BEGIN Page extract

The Charlotte county commissioner Chris Constance told US broadcaster CNN: “Unfortunately, we do have six confirmed fatalities at this time. We have all of our crews out now, assessing damage, doing search and rescue. It’s the biggest catastrophe I have ever seen in my lifetime,”

Mr Biden declared a major disaster in parts of Florida due to the impact of the hurricane Ian, opening the way for several areas to receive federal aid.

He said his designation of Florida as a major disaster area would allow residents of affected areas to request up to $37,900 (€38,700) toward home repairs and another $37,900 for loss of items such as cars or other personal property.

He said four shelters had had to be evacuated due to structural damage sustained during the hurricane, and there was no running water in much of the county.

Among the areas worst affected by the storm were the cities of Fort Myers and Naples as well as barrier islands such as Sanibel.

Florida governor Ron DeSantis said Sanibel on the south west coast “got hit with really biblical storm surge”.

“And it washed away roads. It washed away structures”, he said.

Part of the only bridge linking the island to the mainland was swept away by the hurricane. Mr DeSantis said Sanibel causeway and Pine Island bridge were “not passable and they are going to require structural re-builds”.

A 20m (65 foot) section of the bridge was reported to have broken off and fallen into the Gulf of Mexico.

The roof of a hospital intensive care unit in Port Charlotte in the south west of the state was torn off by the hurricane.

END Page extract
BEGIN Data to examine

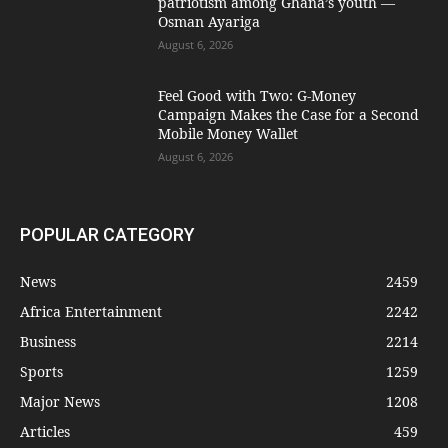
patriotism among Ghana’s youth —
Osman Ayariga
August 6, 2026
​Feel Good with Two: G-Money
Campaign Makes the Case for a Second
Mobile Money Wallet
August 6, 2026
POPULAR CATEGORY
News
2459
Africa Entertainment
2242
Business
2214
Sports
1259
Major News
1208
Articles
459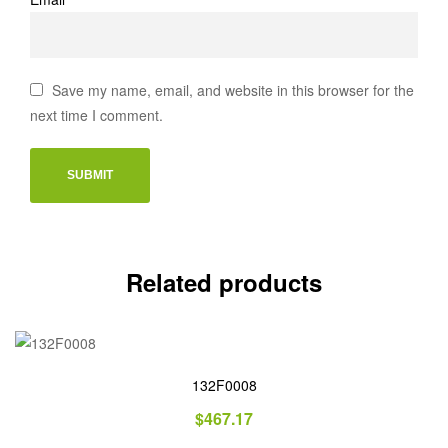
Save my name, email, and website in this browser for the
next time I comment.
Related products
132F0008
$
467.17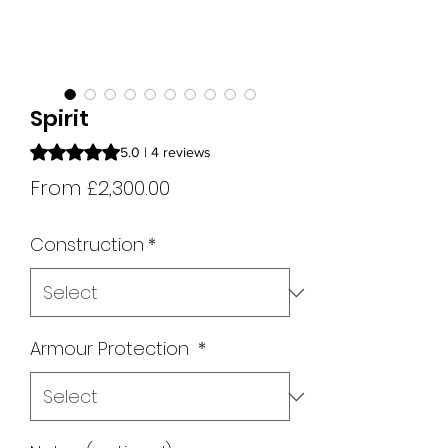
Spirit
Rating is 5.0 out of five stars based on 4 reviews
5.0 | 4 reviews
Sale
From
£2,300.00
Price
Construction
*
Armour Protection
*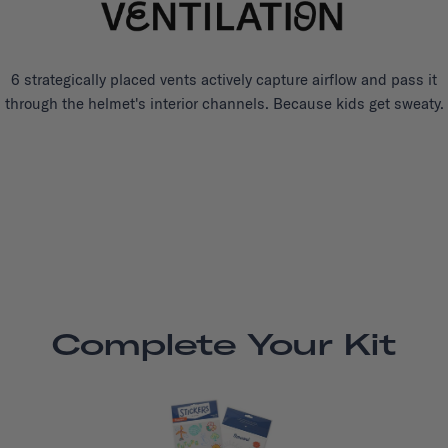
6 strategically placed vents actively capture airflow and pass it
through the helmet's interior channels. Because kids get sweaty.
Complete Your Kit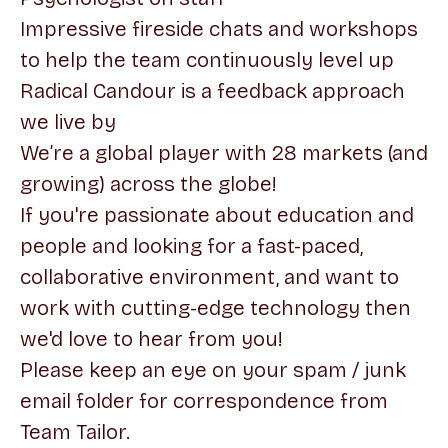
Impressive fireside chats and workshops
to help the team continuously level up
Radical Candour is a feedback approach
we live by
We’re a global player with 28 markets (and
growing) across the globe!
If you're passionate about education and
people and looking for a fast-paced,
collaborative environment, and want to
work with cutting-edge technology then
we'd love to hear from you!
Please keep an eye on your spam / junk
email folder for correspondence from
Team Tailor.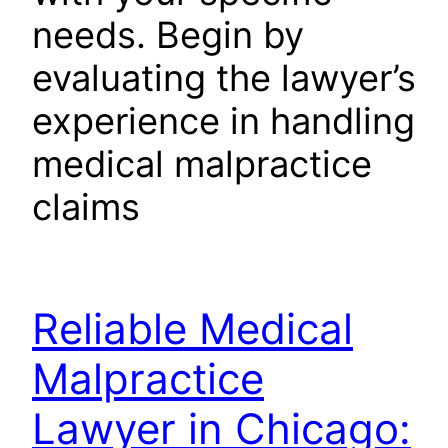
needs. Begin by
evaluating the lawyer’s
experience in handling
medical malpractice
claims
Reliable Medical
Malpractice
Lawyer in Chicago: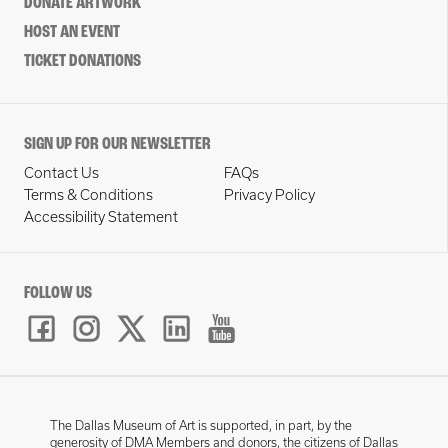
DONATE ARTWORK
HOST AN EVENT
TICKET DONATIONS
SIGN UP FOR OUR NEWSLETTER
Contact Us
FAQs
Terms & Conditions
Privacy Policy
Accessibility Statement
FOLLOW US
The Dallas Museum of Art is supported, in part, by the
generosity of DMA Members and donors, the citizens of Dallas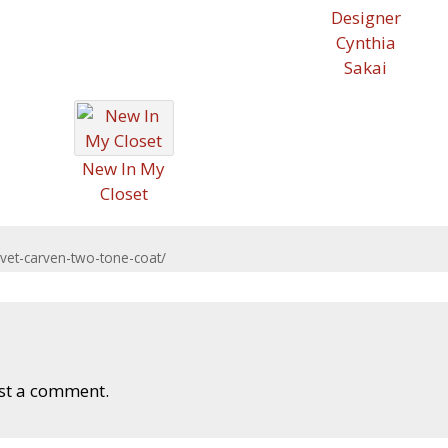
Designer
Cynthia
Sakai
New In My
Closet
et-carven-two-tone-coat/
st a comment.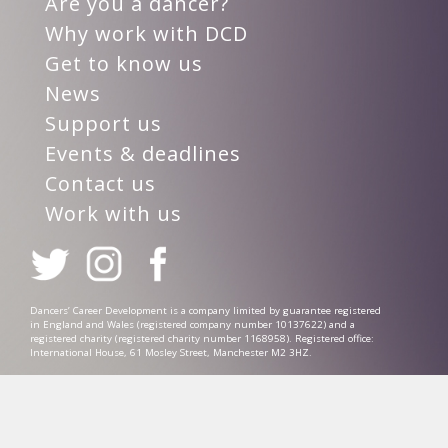
Are you a dancer?
Why work with DCD
Get to know us
News
Support us
Events & deadlines
Contact us
Work with us
Dancers’ Career Development is a company limited by guarantee registered
in England and Wales (registered company number 10137622) and a
registered charity (registered charity number 1168958). Registered office:
International House, 61 Mosley Street, Manchester M2 3HZ.
Privacy Policy
Complaints Procedure
Safeguarding Policy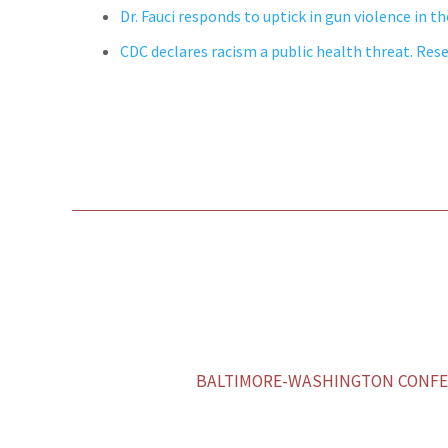
Dr. Fauci responds to uptick in gun violence in th
CDC declares racism a public health threat. Res
BALTIMORE-WASHINGTON CONFER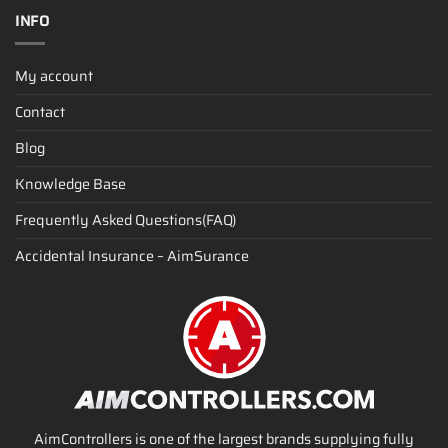
INFO
My account
Contact
Blog
Knowledge Base
Frequently Asked Questions(FAQ)
Accidental Insurance – AimSurance
AimControllers is one of the largest brands supplying fully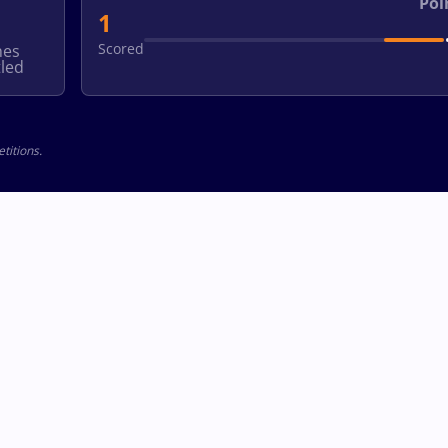
Poi
1
Scored
hes
led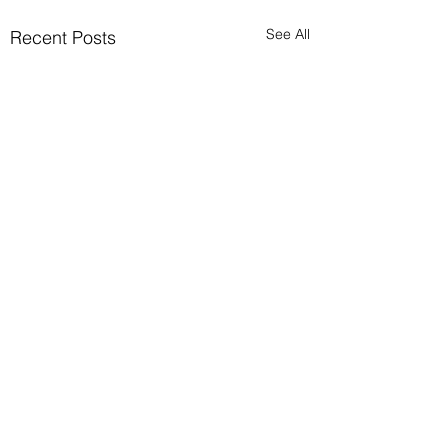
See All
Recent Posts
Comments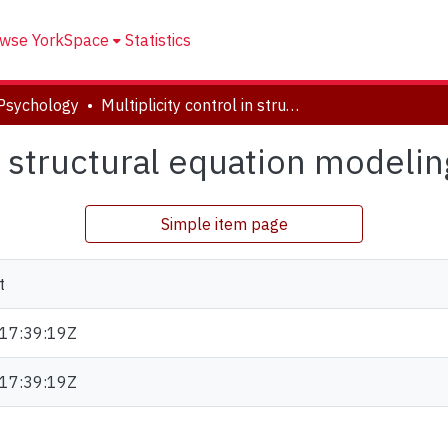
wse YorkSpace
Statistics
Psychology
Multiplicity control in structural equation modeling
in structural equation modelin
Simple item page
t
17:39:19Z
17:39:19Z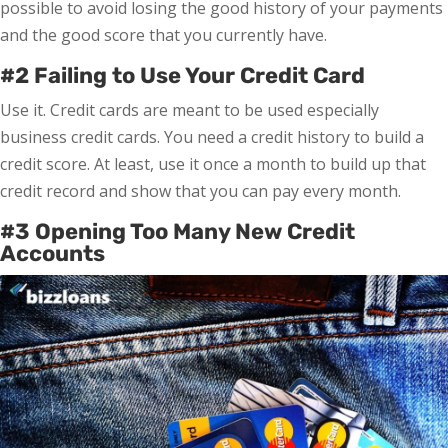
possible to avoid losing the good history of your payments
and the good score that you currently have.
#2 Failing to Use Your Credit Card
Use it. Credit cards are meant to be used especially
business credit cards. You need a credit history to build a
credit score. At least, use it once a month to build up that
credit record and show that you can pay every month.
#3 Opening Too Many New Credit
Accounts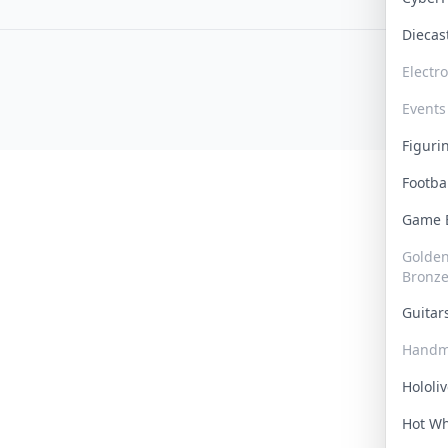
Dieca
Electr
Events
Figur
Footba
Game
Golden 
Bronz
Guita
Handm
Hololi
Hot W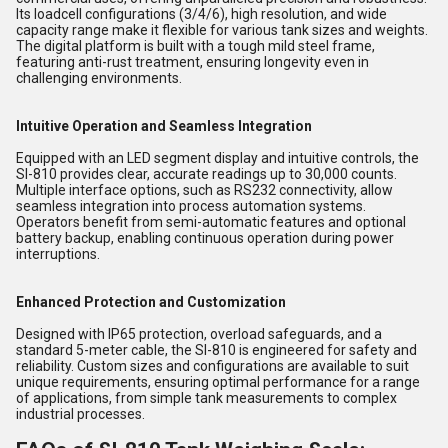
Its loadcell configurations (3/4/6), high resolution, and wide
capacity range make it flexible for various tank sizes and weights.
The digital platform is built with a tough mild steel frame,
featuring anti-rust treatment, ensuring longevity even in
challenging environments.
Intuitive Operation and Seamless Integration
Equipped with an LED segment display and intuitive controls, the
SI-810 provides clear, accurate readings up to 30,000 counts.
Multiple interface options, such as RS232 connectivity, allow
seamless integration into process automation systems.
Operators benefit from semi-automatic features and optional
battery backup, enabling continuous operation during power
interruptions.
Enhanced Protection and Customization
Designed with IP65 protection, overload safeguards, and a
standard 5-meter cable, the SI-810 is engineered for safety and
reliability. Custom sizes and configurations are available to suit
unique requirements, ensuring optimal performance for a range
of applications, from simple tank measurements to complex
industrial processes.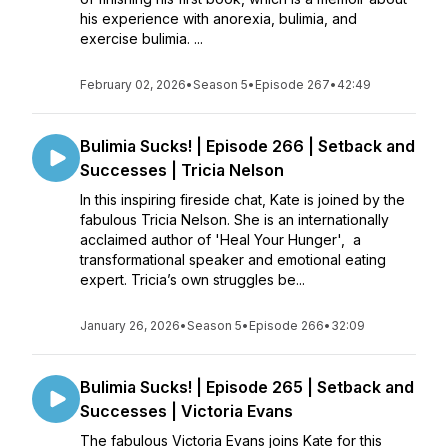
his experience with anorexia, bulimia, and
exercise bulimia. ...
February 02, 2026
•
Season 5
•
Episode 267
•
42:49
Bulimia Sucks! | Episode 266 | Setback and
Successes | Tricia Nelson
In this inspiring fireside chat, Kate is joined by the
fabulous Tricia Nelson. She is an internationally
acclaimed author of 'Heal Your Hunger', a
transformational speaker and emotional eating
expert. Tricia’s own struggles be...
January 26, 2026
•
Season 5
•
Episode 266
•
32:09
Bulimia Sucks! | Episode 265 | Setback and
Successes | Victoria Evans
The fabulous Victoria Evans joins Kate for this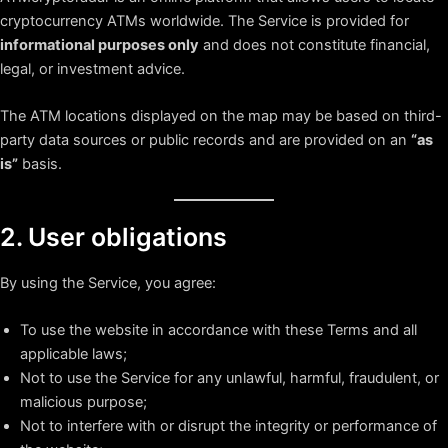
cryptocurrency ATMs worldwide. The Service is provided for
informational purposes only
and does not constitute financial,
legal, or investment advice.
The ATM locations displayed on the map may be based on third-
party data sources or public records and are provided on an
“as
is”
basis.
2. User obligations
By using the Service, you agree:
To use the website in accordance with these Terms and all
applicable laws;
Not to use the Service for any unlawful, harmful, fraudulent, or
malicious purpose;
Not to interfere with or disrupt the integrity or performance of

END Data to examine

■ **Task directions**
Please answer these questions from the Hurricane Ian text:
1. How many confirmed fatalities did the Charlotte county commissioner report?
2. Under the major disaster designation, how much could residents request toward home repairs?
3. How long was the bridge section reported to have broken off?

■ **Task answer**
1. Six.
2. Up to $37,900 (€38,700).
3. 20m (65 feet).